Commission scolaire de Montréal

Taux unique de taxation scolaire : la CSDM s’inquiète des effets du projet de loi

5 février, 2019

La présidente, Catherine Harel Bourdon, et le directeur général, Robert Gendron, ont présenté le mémoire de la Commission scolaire de Montréal (CSDM) à la consultation sur le projet de loi 3 visant l’instauration d’un taux unique de taxation scolaire.

D’entrée de jeu, la CSDM souhaite que la loi maintienne la responsabilité des commissions scolaires et du Comité de gestion de la taxe scolaire de l’île de Montréal (CGTSIM) de fixer annuellement le taux de la taxe scolaire.

Il est important de rappeler que les revenus de la taxe scolaire servent à payer une part importante des frais de fonctionnement, soit :

  • l’entretien des équipements et des bâtiments;
  • la consommation énergétique;
  • les frais de gestion des écoles (directions, secrétaires d’école, etc.), des centres et de la commission scolaire;
  • une partie des dépenses du transport scolaire.

Il s’agit ici de frais incontournables, de coûts que la Commission scolaire doit continuer d’assumer, quoiqu’il arrive.

Revenus de placement destinés aux milieux défavorisés

Il est également essentiel de souligner une particularité spécifique à l’île de Montréal relativement à la taxe scolaire.

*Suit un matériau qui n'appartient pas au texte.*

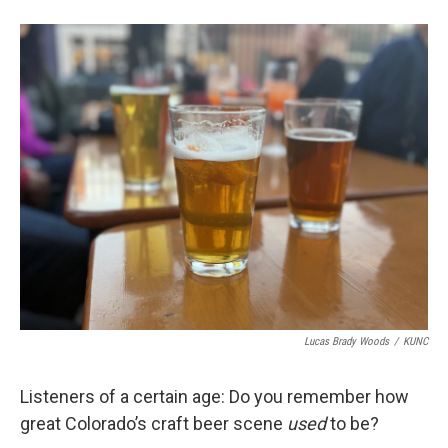
Lucas Brady Woods
/
KUNC
Listeners of a certain age: Do you remember how
great Colorado’s craft beer scene
used
to be?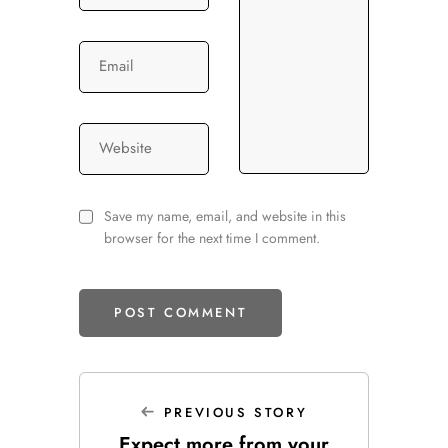
Email
Website
Save my name, email, and website in this
browser for the next time I comment.
PREVIOUS STORY
Expect more from your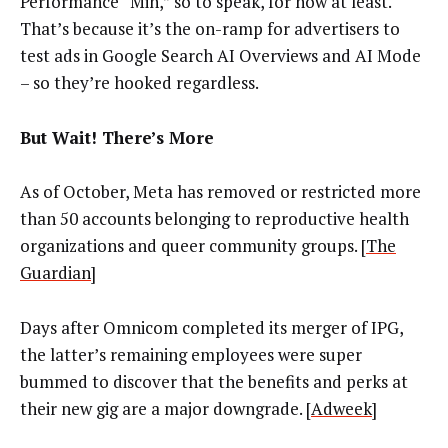
Performance “Min,” so to speak, for now at least.
That’s because it’s the on-ramp for advertisers to
test ads in Google Search AI Overviews and AI Mode
– so they’re hooked regardless.
But Wait! There’s More
As of October, Meta has removed or restricted more
than 50 accounts belonging to reproductive health
organizations and queer community groups. [
The
Guardian
]
Days after Omnicom completed its merger of IPG,
the latter’s remaining employees were super
bummed to discover that the benefits and perks at
their new gig are a major downgrade. [
Adweek
]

Peu de gens le savent, mais les revenus de placement du produit de la taxe sont consacrés à 100 % à l’aide aux milieux défavorisés, par l’entremise du programme « Opération solidarité ».

Le CGTSIM génère des revenus en plaçant les sommes importantes qui transitent par ses comptes. L’ensemble de ces revenus, auquel s’ajoutent les revenus des facturations supplémentaires, est investi dans le déploiement de mesures de rattrapage en matière d’éducation dans les écoles de milieux défavorisés. La part de ces revenus de placement attribuée à la CSDM équivalait à environ 6 millions de dollars cette année.

Cet argent sert à financer les ajouts ou la bonification des ressources dans les écoles, principalement des ressources professionnelles telles que des psychoéducateurs, des psychologues, des orthophonistes, des techniciens en éducation spécialisée et des orthopédagogues. Le programme « Opération solidarité » contribue également à financer des initiatives communautaires, dont la distribution gratuite de collations et autres mesures alimentaires.

« Le projet de loi met en péril des programmes éprouvés qui ont été mis sur pied afin de fournir les ressources essentielles à l’atteinte du plein potentiel de chaque élève, aggravant ainsi le clivage au sein de la communauté scolaire », mentionne Catherine Harel Bourdon.

Le rôle essentiel de la gouvernance locale

La CSDM croit que ce sont les élus des commissions scolaires qui doivent administrer la taxe scolaire, et ce, en respect des compétences de la gouvernance locale. En effet, ce sont les élus locaux qui connaissent davantage les besoins des milieux et qui sont les mieux habilités à y répondre.

Au profit des entreprises et industries

La perte de revenus de la taxe scolaire sera désormais financée à même les revenus d’impôt de tous les contribuables. Sur l’île de Montréal, les propriétaires d’immeubles non résidentiels – qui comprennent les immeubles commerciaux et industriels – représentent 5,4 % du total des immeubles, mais 28 % de l’assiette fiscale. Ces commerçants et ces industries profiteront ainsi grandement de la réduction du taux de la taxe.

Des fonds essentiels alloués en compensation

Selon les évaluations, la compensation qui sera attribuée aux commissions scolaires est évaluée à près d’un milliard de dollars pour le Québec. « Est-ce que cette somme aurait pu être investie dans nos écoles, pour les élèves ? », interroge Mme Harel Bourdon.

Rappelons qu’avec ses 191 établissements et près de 17 000 employés, la Commission scolaire de Montréal est le plus grand réseau d’écoles publiques du Québec.  Entre  autres  responsabilités, elle  organise  les  services éducatifs  pour 114 000 élèves, elle gère les ressources humaines, financières et matérielles, elle coordonne le transport scolaire, les services de garde et les relations avec la communauté.